Kike se sintió como en las nubes, tanto que no se dio cuenta cuando volvió a su cuarto y se echó de nuevo en su cama. Se quedó con la mirada contenta, pero no viendo el techo, sino soñando con el beso que le daría a Fabi después del examen.
Su mente se dejó ganar poco a poco por la feliz ilusión hasta que se quedó profundamente dormido. Para cuando fue lunes, ni siquiera se despertó: lo despertaron. “¡Levántate, muchacho de miércoles, que llegas tarde a tu examen!”, vociferó su madre toda desesperada.
Él miró su reloj: son las siete y media y la prueba es a las nueve. Como resorte, salta de la cama y se va corriendo a ducharse, a vestirse, a desayunar y finalmente a alistar su mochila antes de salir disparado como cohete, dejando la puerta de su casa a medio cerrar.

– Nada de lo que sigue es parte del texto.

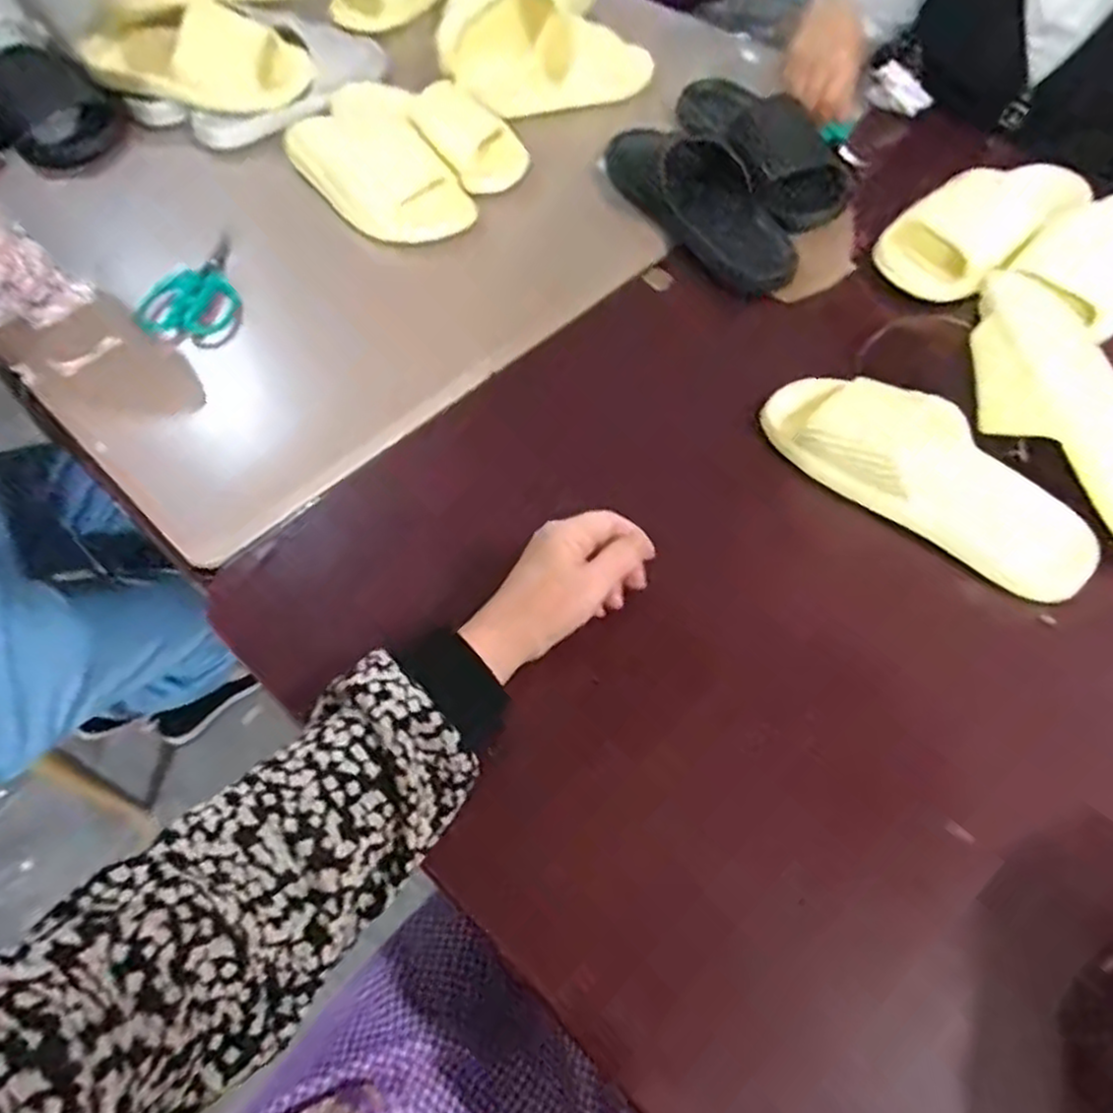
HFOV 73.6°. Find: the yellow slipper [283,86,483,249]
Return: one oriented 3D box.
[{"bbox_3d":[-0.205,-0.414,0.777,0.123,0.089,0.247,-38,66,-22],"label":"yellow slipper"}]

Con la hora presionándolo, decide tomar un taxi para apurar el paso. Mala elección: a poco más de medio camino, el auto se atasca en el embotellado tráfico de la hora punta. Kike paga al conductor y se lanza a seguir corriendo.
Kike llega algo exhausto y mira a Fabi esperándolo en la puerta. Ella se sorprende de verlo tan sudoroso, pero él le dice que no se preocupe, que se le pasará. Fabi sonríe: “Entonces, ¿estás listo?”. Él sonríe también y, mientras ingresan al aula, le estampa un beso en sus labios: “Ahora sí, estoy preparado”.